**Instruction**
Show, from the entries below, every line in which "will" appears.

(Stored data entries)

*** Block opens ***

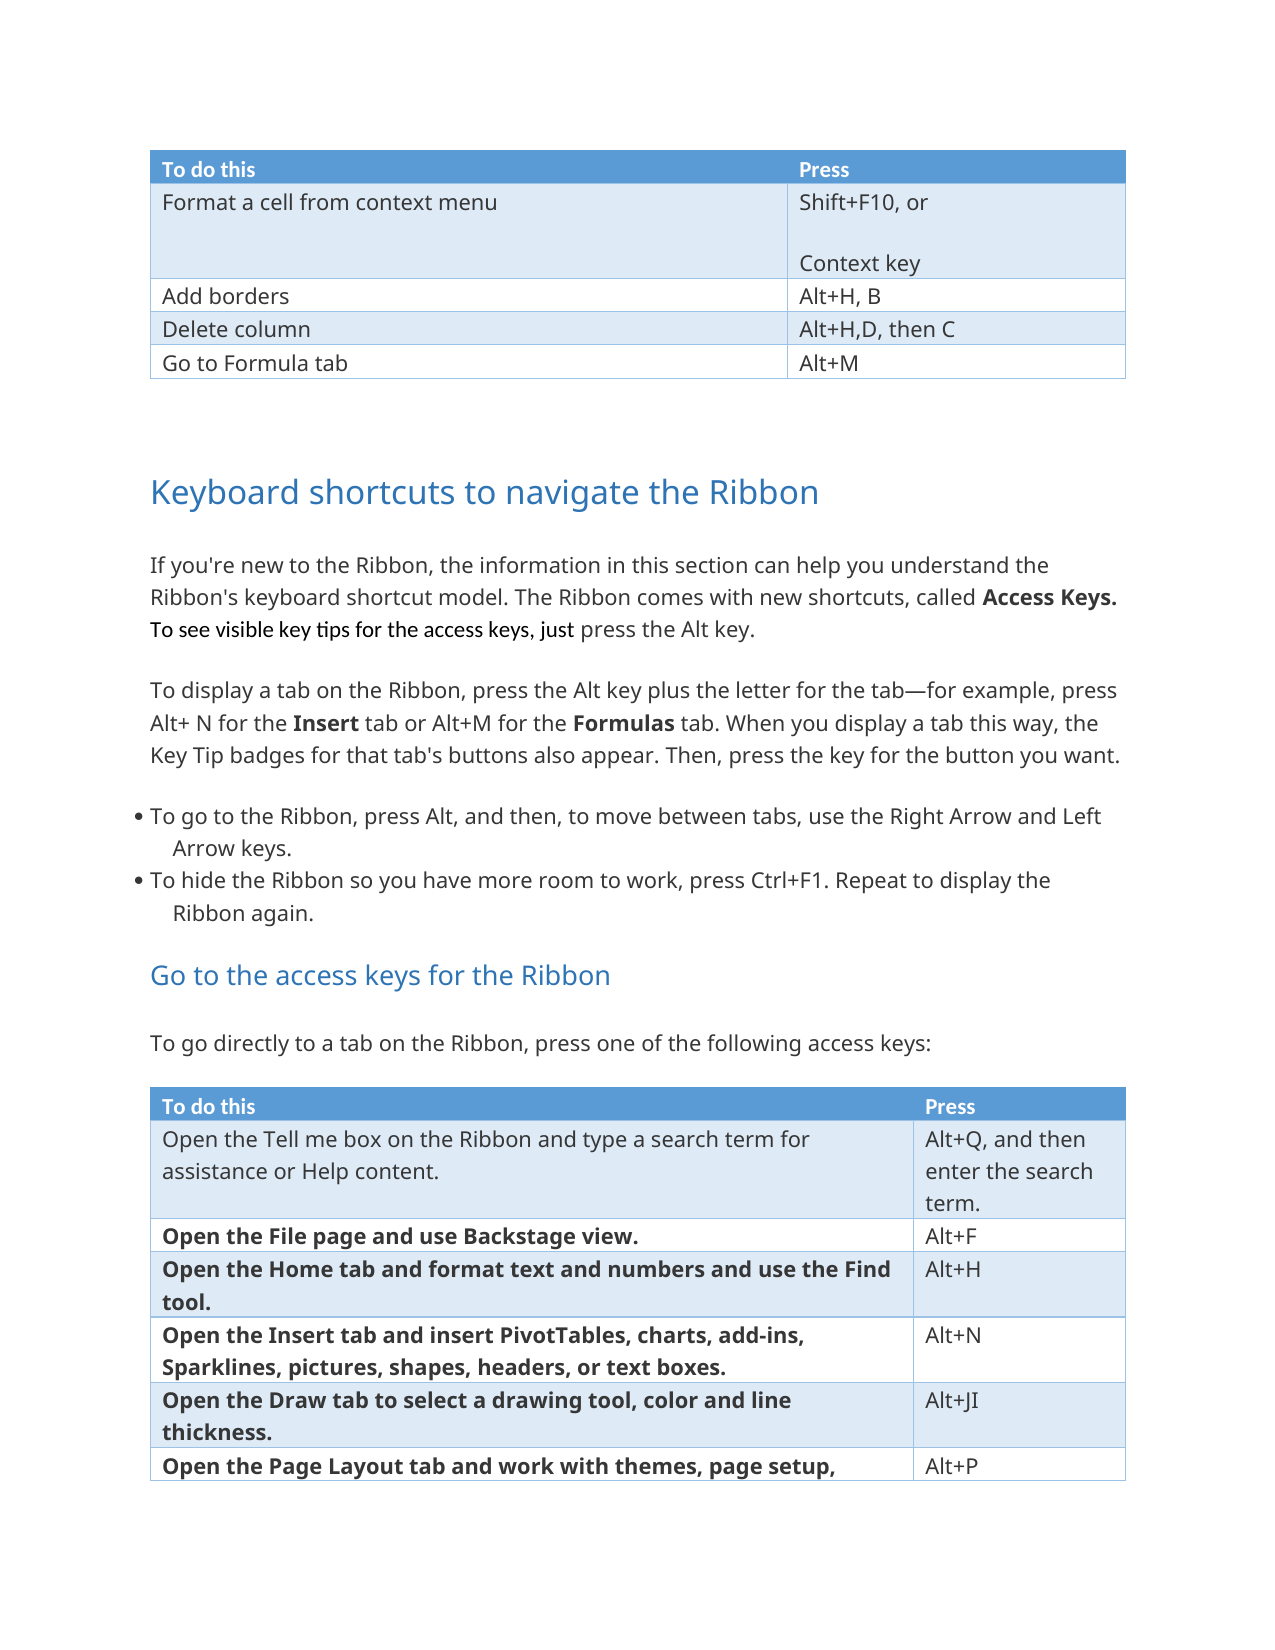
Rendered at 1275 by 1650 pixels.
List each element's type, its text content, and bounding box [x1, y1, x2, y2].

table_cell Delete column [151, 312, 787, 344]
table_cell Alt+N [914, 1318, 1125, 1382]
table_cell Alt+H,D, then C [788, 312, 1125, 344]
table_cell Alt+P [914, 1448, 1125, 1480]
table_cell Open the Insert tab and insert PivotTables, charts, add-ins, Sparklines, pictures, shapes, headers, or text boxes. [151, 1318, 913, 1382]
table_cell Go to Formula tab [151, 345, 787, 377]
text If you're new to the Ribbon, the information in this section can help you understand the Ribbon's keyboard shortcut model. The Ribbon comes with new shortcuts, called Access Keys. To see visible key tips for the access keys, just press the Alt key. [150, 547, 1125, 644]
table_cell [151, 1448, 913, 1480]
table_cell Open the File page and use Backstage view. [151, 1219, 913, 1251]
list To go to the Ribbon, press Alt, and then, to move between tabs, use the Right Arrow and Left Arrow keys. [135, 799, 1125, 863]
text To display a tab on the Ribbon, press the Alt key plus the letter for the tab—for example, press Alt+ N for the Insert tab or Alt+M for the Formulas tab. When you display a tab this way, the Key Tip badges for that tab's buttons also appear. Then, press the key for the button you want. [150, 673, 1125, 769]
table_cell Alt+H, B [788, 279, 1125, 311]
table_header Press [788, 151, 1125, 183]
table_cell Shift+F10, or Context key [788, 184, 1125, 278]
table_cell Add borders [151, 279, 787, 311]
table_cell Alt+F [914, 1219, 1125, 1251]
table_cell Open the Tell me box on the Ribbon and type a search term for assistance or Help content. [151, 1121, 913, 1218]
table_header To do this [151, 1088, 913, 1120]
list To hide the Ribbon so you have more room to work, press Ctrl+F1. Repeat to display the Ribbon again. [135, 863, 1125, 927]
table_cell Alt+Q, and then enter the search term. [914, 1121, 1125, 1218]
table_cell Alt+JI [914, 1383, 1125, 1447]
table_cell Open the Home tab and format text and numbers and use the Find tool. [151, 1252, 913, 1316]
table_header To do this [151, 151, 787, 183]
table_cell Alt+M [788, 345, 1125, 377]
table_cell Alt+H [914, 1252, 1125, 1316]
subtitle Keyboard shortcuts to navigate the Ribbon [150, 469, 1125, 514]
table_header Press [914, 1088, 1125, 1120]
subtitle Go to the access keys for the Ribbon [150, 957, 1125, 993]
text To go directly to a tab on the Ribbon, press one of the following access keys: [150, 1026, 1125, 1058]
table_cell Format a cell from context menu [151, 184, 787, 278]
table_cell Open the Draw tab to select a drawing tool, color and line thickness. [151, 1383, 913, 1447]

*** Block closes ***
*** Block opens ***

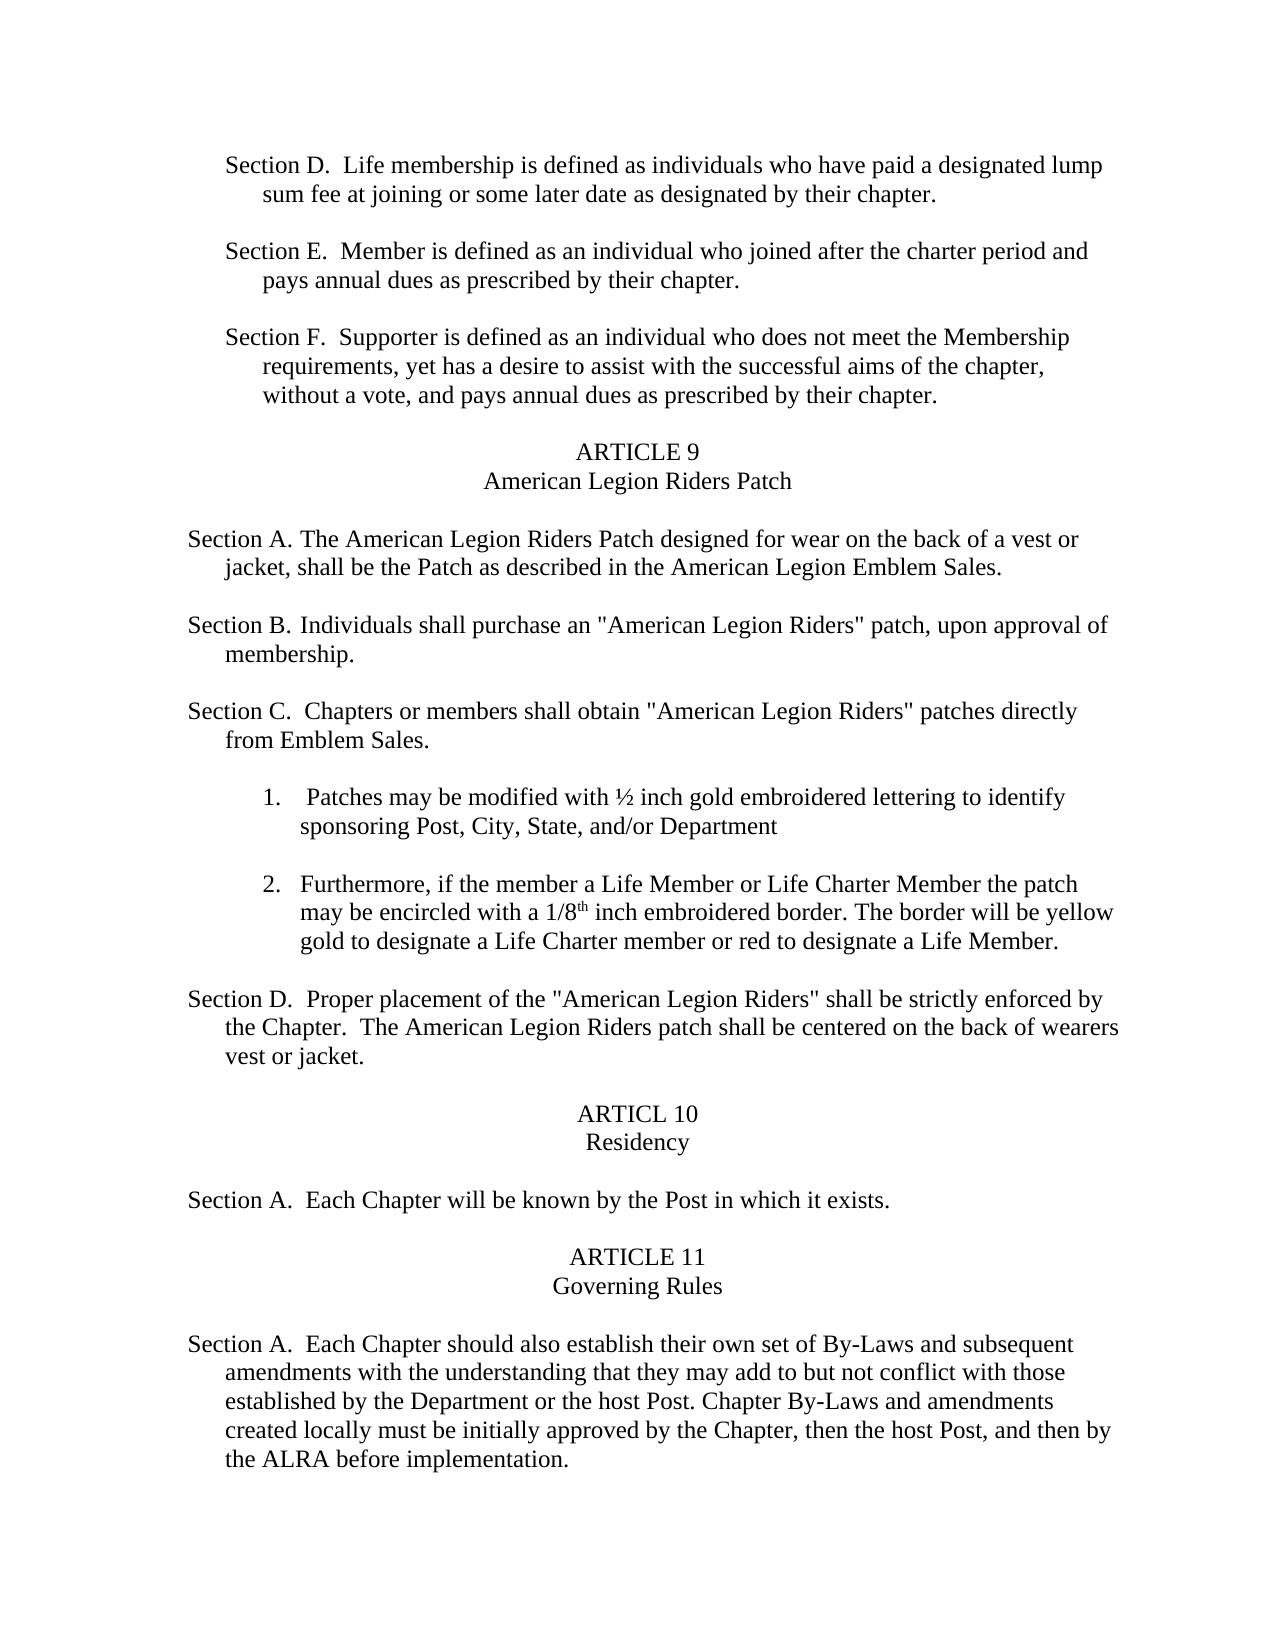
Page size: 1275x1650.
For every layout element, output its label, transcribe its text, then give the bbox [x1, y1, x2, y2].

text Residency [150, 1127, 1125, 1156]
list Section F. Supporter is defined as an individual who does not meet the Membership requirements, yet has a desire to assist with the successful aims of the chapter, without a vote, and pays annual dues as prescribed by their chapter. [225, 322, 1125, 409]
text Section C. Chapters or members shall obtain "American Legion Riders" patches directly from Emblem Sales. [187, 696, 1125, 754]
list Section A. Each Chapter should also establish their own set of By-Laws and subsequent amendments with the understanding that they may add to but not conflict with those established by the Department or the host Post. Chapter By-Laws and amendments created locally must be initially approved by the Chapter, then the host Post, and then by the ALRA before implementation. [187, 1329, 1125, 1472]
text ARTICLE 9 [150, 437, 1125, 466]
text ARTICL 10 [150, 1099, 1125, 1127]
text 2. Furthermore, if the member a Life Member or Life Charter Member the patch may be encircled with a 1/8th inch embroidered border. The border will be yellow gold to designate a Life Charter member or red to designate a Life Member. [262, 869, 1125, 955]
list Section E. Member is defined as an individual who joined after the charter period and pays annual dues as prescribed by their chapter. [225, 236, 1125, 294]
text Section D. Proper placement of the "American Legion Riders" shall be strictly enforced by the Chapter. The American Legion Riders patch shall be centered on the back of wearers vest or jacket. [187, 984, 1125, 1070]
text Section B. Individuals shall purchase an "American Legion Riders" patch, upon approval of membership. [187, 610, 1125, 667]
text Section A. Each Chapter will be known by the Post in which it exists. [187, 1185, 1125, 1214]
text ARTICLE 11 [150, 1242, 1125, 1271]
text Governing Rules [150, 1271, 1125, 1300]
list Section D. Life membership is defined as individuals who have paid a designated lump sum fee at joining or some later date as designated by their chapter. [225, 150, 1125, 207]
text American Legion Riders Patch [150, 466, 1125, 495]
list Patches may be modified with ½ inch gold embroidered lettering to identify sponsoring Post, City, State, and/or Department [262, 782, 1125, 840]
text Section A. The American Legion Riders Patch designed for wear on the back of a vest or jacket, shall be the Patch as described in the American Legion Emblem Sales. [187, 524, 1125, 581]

*** Block closes ***

**Answer section**
text 2. Furthermore, if the member a Life Member or Life Charter Member the patch may be encircled with a 1/8th inch embroidered border. The border will be yellow gold to designate a Life Charter member or red to designate a Life Member. [262, 869, 1125, 955]
text Section A. Each Chapter will be known by the Post in which it exists. [187, 1185, 1125, 1214]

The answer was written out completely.